(TASK INPUTS)
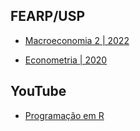 

## FEARP/USP

- [Macroeconomia 2 | 2022](https://mj-ribeiro.github.io/blog/macro/) 

- [Econometria | 2020](https://mj-ribeiro.github.io/blog/econometria/) 


## YouTube

- [Programação em R](https://mj-ribeiro.github.io/blog/alien/)



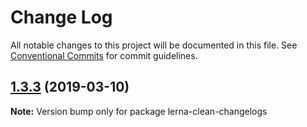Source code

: # Change Log

All notable changes to this project will be documented in this file.
See [Conventional Commits](https://conventionalcommits.org) for commit guidelines.

## [1.3.3](https://gitlab.com/codsen/codsen/compare/lerna-clean-changelogs@1.3.1...lerna-clean-changelogs@1.3.3) (2019-03-10)

**Note:** Version bump only for package lerna-clean-changelogs
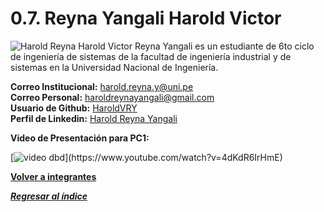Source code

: # 0.7. Reyna Yangali Harold Victor
![Harold Reyna](https://github.com/user-attachments/assets/62484805-50ff-47c2-b172-ac5bacb2613e)
Harold Victor Reyna Yangali es un estudiante de 6to ciclo de ingeniería de sistemas de la facultad de ingeniería industrial y de sistemas en la Universidad Nacional de Ingeniería.

**Correo Institucional:** harold.reyna.y@uni.pe\
**Correo Personal:** haroldreynayangali@gmail.com\
**Usuario de Github:** [HaroldVRY](https://github.com/HaroldVRY)\
**Perfil de Linkedin:** [Harold Reyna Yangali](https://www.linkedin.com/in/harold-reyna-226379143)

**Video de Presentación para PC1:**

[![video dbd]([https://youtu.be/4dKdR6IrHmE](https://youtu.be/4dKdR6IrHmE?t=1))](https://www.youtube.com/watch?v=4dKdR6IrHmE)


**[Volver a integrantes](../../0/0.md)**

***[Regresar al índice](../../README.md)***
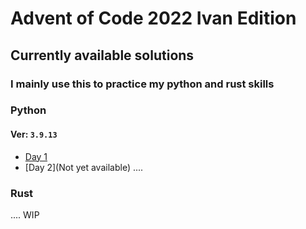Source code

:# Advent of Code 2022 Ivan Edition

## Currently available solutions

### I mainly use this to practice my python and rust skills

### Python

#### Ver: `3.9.13`

- [Day 1](2022/Day%201/day1.py)
- [Day 2](Not yet available)
  ....

### Rust

.... WIP
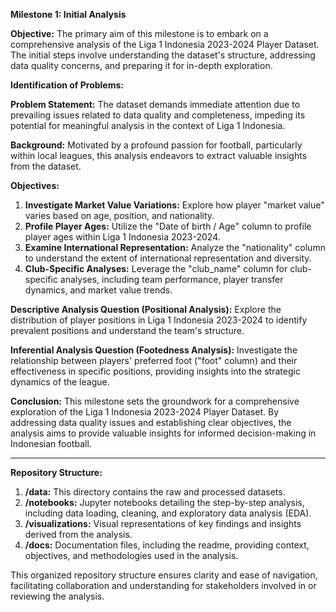 **Milestone 1: Initial Analysis**

**Objective:**
The primary aim of this milestone is to embark on a comprehensive analysis of the Liga 1 Indonesia 2023-2024 Player Dataset. The initial steps involve understanding the dataset's structure, addressing data quality concerns, and preparing it for in-depth exploration.

**Identification of Problems:**

**Problem Statement:**
The dataset demands immediate attention due to prevailing issues related to data quality and completeness, impeding its potential for meaningful analysis in the context of Liga 1 Indonesia.

**Background:**
Motivated by a profound passion for football, particularly within local leagues, this analysis endeavors to extract valuable insights from the dataset.

**Objectives:**
1. **Investigate Market Value Variations:** Explore how player "market value" varies based on age, position, and nationality.
2. **Profile Player Ages:** Utilize the "Date of birth / Age" column to profile player ages within Liga 1 Indonesia 2023-2024.
3. **Examine International Representation:** Analyze the "nationality" column to understand the extent of international representation and diversity.
4. **Club-Specific Analyses:** Leverage the "club_name" column for club-specific analyses, including team performance, player transfer dynamics, and market value trends.

**Descriptive Analysis Question (Positional Analysis):**
Explore the distribution of player positions in Liga 1 Indonesia 2023-2024 to identify prevalent positions and understand the team's structure.

**Inferential Analysis Question (Footedness Analysis):**
Investigate the relationship between players' preferred foot ("foot" column) and their effectiveness in specific positions, providing insights into the strategic dynamics of the league.

**Conclusion:**
This milestone sets the groundwork for a comprehensive exploration of the Liga 1 Indonesia 2023-2024 Player Dataset. By addressing data quality issues and establishing clear objectives, the analysis aims to provide valuable insights for informed decision-making in Indonesian football.

---

**Repository Structure:**

1. **/data:** This directory contains the raw and processed datasets.
2. **/notebooks:** Jupyter notebooks detailing the step-by-step analysis, including data loading, cleaning, and exploratory data analysis (EDA).
3. **/visualizations:** Visual representations of key findings and insights derived from the analysis.
4. **/docs:** Documentation files, including the readme, providing context, objectives, and methodologies used in the analysis.

This organized repository structure ensures clarity and ease of navigation, facilitating collaboration and understanding for stakeholders involved in or reviewing the analysis.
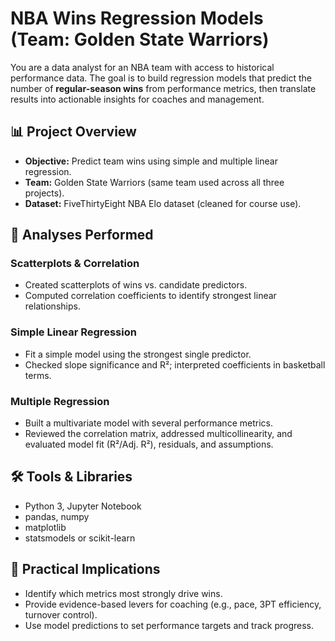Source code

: # NBA Wins Regression Models (Team: Golden State Warriors)

You are a data analyst for an NBA team with access to historical performance data. The goal is to build regression models that predict the number of **regular-season wins** from performance metrics, then translate results into actionable insights for coaches and management.

## 📊 Project Overview
- **Objective:** Predict team wins using simple and multiple linear regression.
- **Team:** Golden State Warriors (same team used across all three projects).
- **Dataset:** FiveThirtyEight NBA Elo dataset (cleaned for course use).

## 🔬 Analyses Performed
### Scatterplots & Correlation
- Created scatterplots of wins vs. candidate predictors.
- Computed correlation coefficients to identify strongest linear relationships.

### Simple Linear Regression
- Fit a simple model using the strongest single predictor.
- Checked slope significance and R²; interpreted coefficients in basketball terms.

### Multiple Regression
- Built a multivariate model with several performance metrics.
- Reviewed the correlation matrix, addressed multicollinearity, and evaluated model fit (R²/Adj. R²), residuals, and assumptions.

## 🛠 Tools & Libraries
- Python 3, Jupyter Notebook  
- pandas, numpy  
- matplotlib  
- statsmodels or scikit-learn  

## 🧠 Practical Implications
- Identify which metrics most strongly drive wins.
- Provide evidence-based levers for coaching (e.g., pace, 3PT efficiency, turnover control).
- Use model predictions to set performance targets and track progress.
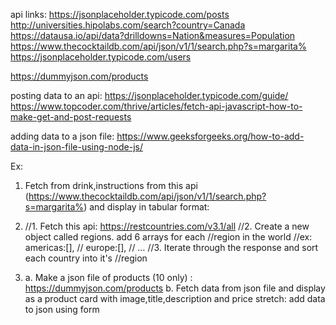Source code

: api links: https://jsonplaceholder.typicode.com/posts http://universities.hipolabs.com/search?country=Canada https://datausa.io/api/data?drilldowns=Nation&measures=Population https://www.thecocktaildb.com/api/json/v1/1/search.php?s=margarita% https://jsonplaceholder.typicode.com/users

https://dummyjson.com/products

posting data to an api: https://jsonplaceholder.typicode.com/guide/ https://www.topcoder.com/thrive/articles/fetch-api-javascript-how-to-make-get-and-post-requests

adding data to a json file: https://www.geeksforgeeks.org/how-to-add-data-in-json-file-using-node-js/

Ex:

1. Fetch from drink,instructions from this api (https://www.thecocktaildb.com/api/json/v1/1/search.php?s=margarita%) and display in tabular format:

2. //1. Fetch this api: https://restcountries.com/v3.1/all //2. Create a new object called regions. add 6 arrays for each //region in the world //ex: americas:[], // europe:[], // … //3. Iterate through the response and sort each country into it's //region

3. a. Make a json file of products (10 only) : https://dummyjson.com/products b. Fetch data from json file and display as a product card with image,title,description and price stretch: add data to json using form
(End TASK INPUTS)
== WHAT THE TASK ASKS ==
Copy out the listing above in full and leave out its pictures.

== ANSWER TO THE EXERCISE ==
## FEARP/USP

- [Macroeconomia 2 | 2022](https://mj-ribeiro.github.io/blog/macro/) 

- [Econometria | 2020](https://mj-ribeiro.github.io/blog/econometria/) 


## YouTube

- [Programação em R](https://mj-ribeiro.github.io/blog/alien/)



Source code

: # Change Log

All notable changes to this project will be documented in this file.
See [Conventional Commits](https://conventionalcommits.org) for commit guidelines.

## [1.3.3](https://gitlab.com/codsen/codsen/compare/lerna-clean-changelogs@1.3.1...lerna-clean-changelogs@1.3.3) (2019-03-10)

**Note:** Version bump only for package lerna-clean-changelogs
Source code

: # 0.7. Reyna Yangali Harold Victor
![Harold Reyna](https://github.com/user-attachments/assets/62484805-50ff-47c2-b172-ac5bacb2613e)
Harold Victor Reyna Yangali es un estudiante de 6to ciclo de ingeniería de sistemas de la facultad de ingeniería industrial y de sistemas en la Universidad Nacional de Ingeniería.

**Correo Institucional:** harold.reyna.y@uni.pe\
**Correo Personal:** haroldreynayangali@gmail.com\
**Usuario de Github:** [HaroldVRY](https://github.com/HaroldVRY)\
**Perfil de Linkedin:** [Harold Reyna Yangali](https://www.linkedin.com/in/harold-reyna-226379143)

**Video de Presentación para PC1:**

[![video dbd]([https://youtu.be/4dKdR6IrHmE](https://youtu.be/4dKdR6IrHmE?t=1))](https://www.youtube.com/watch?v=4dKdR6IrHmE)


**[Volver a integrantes](../../0/0.md)**

***[Regresar al índice](../../README.md)***
Source code

:# Advent of Code 2022 Ivan Edition

## Currently available solutions

### I mainly use this to practice my python and rust skills

### Python

#### Ver: `3.9.13`

- [Day 1](2022/Day%201/day1.py)
- [Day 2](Not yet available)
  ....

### Rust

.... WIP
 **Milestone 1: Initial Analysis**

**Objective:**
The primary aim of this milestone is to embark on a comprehensive analysis of the Liga 1 Indonesia 2023-2024 Player Dataset. The initial steps involve understanding the dataset's structure, addressing data quality concerns, and preparing it for in-depth exploration.

**Identification of Problems:**

**Problem Statement:**
The dataset demands immediate attention due to prevailing issues related to data quality and completeness, impeding its potential for meaningful analysis in the context of Liga 1 Indonesia.

**Background:**
Motivated by a profound passion for football, particularly within local leagues, this analysis endeavors to extract valuable insights from the dataset.

**Objectives:**
1. **Investigate Market Value Variations:** Explore how player "market value" varies based on age, position, and nationality.
2. **Profile Player Ages:** Utilize the "Date of birth / Age" column to profile player ages within Liga 1 Indonesia 2023-2024.
3. **Examine International Representation:** Analyze the "nationality" column to understand the extent of international representation and diversity.
4. **Club-Specific Analyses:** Leverage the "club_name" column for club-specific analyses, including team performance, player transfer dynamics, and market value trends.

**Descriptive Analysis Question (Positional Analysis):**
Explore the distribution of player positions in Liga 1 Indonesia 2023-2024 to identify prevalent positions and understand the team's structure.

**Inferential Analysis Question (Footedness Analysis):**
Investigate the relationship between players' preferred foot ("foot" column) and their effectiveness in specific positions, providing insights into the strategic dynamics of the league.

**Conclusion:**
This milestone sets the groundwork for a comprehensive exploration of the Liga 1 Indonesia 2023-2024 Player Dataset. By addressing data quality issues and establishing clear objectives, the analysis aims to provide valuable insights for informed decision-making in Indonesian football.

---

**Repository Structure:**

1. **/data:** This directory contains the raw and processed datasets.
2. **/notebooks:** Jupyter notebooks detailing the step-by-step analysis, including data loading, cleaning, and exploratory data analysis (EDA).
3. **/visualizations:** Visual representations of key findings and insights derived from the analysis.
4. **/docs:** Documentation files, including the readme, providing context, objectives, and methodologies used in the analysis.

This organized repository structure ensures clarity and ease of navigation, facilitating collaboration and understanding for stakeholders involved in or reviewing the analysis.
Source code

: # NBA Wins Regression Models (Team: Golden State Warriors)

You are a data analyst for an NBA team with access to historical performance data. The goal is to build regression models that predict the number of **regular-season wins** from performance metrics, then translate results into actionable insights for coaches and management.

## 📊 Project Overview
- **Objective:** Predict team wins using simple and multiple linear regression.
- **Team:** Golden State Warriors (same team used across all three projects).
- **Dataset:** FiveThirtyEight NBA Elo dataset (cleaned for course use).

## 🔬 Analyses Performed
### Scatterplots & Correlation
- Created scatterplots of wins vs. candidate predictors.
- Computed correlation coefficients to identify strongest linear relationships.

### Simple Linear Regression
- Fit a simple model using the strongest single predictor.
- Checked slope significance and R²; interpreted coefficients in basketball terms.

### Multiple Regression
- Built a multivariate model with several performance metrics.
- Reviewed the correlation matrix, addressed multicollinearity, and evaluated model fit (R²/Adj. R²), residuals, and assumptions.

## 🛠 Tools & Libraries
- Python 3, Jupyter Notebook  
- pandas, numpy  
- matplotlib  
- statsmodels or scikit-learn  

## 🧠 Practical Implications
- Identify which metrics most strongly drive wins.
- Provide evidence-based levers for coaching (e.g., pace, 3PT efficiency, turnover control).
- Use model predictions to set performance targets and track progress.
Source code

: api links: https://jsonplaceholder.typicode.com/posts http://universities.hipolabs.com/search?country=Canada https://datausa.io/api/data?drilldowns=Nation&measures=Population https://www.thecocktaildb.com/api/json/v1/1/search.php?s=margarita% https://jsonplaceholder.typicode.com/users

https://dummyjson.com/products

posting data to an api: https://jsonplaceholder.typicode.com/guide/ https://www.topcoder.com/thrive/articles/fetch-api-javascript-how-to-make-get-and-post-requests

adding data to a json file: https://www.geeksforgeeks.org/how-to-add-data-in-json-file-using-node-js/

Ex:

1. Fetch from drink,instructions from this api (https://www.thecocktaildb.com/api/json/v1/1/search.php?s=margarita%) and display in tabular format:

2. //1. Fetch this api: https://restcountries.com/v3.1/all //2. Create a new object called regions. add 6 arrays for each //region in the world //ex: americas:[], // europe:[], // … //3. Iterate through the response and sort each country into it's //region

3. a. Make a json file of products (10 only) : https://dummyjson.com/products b. Fetch data from json file and display as a product card with image,title,description and price stretch: add data to json using form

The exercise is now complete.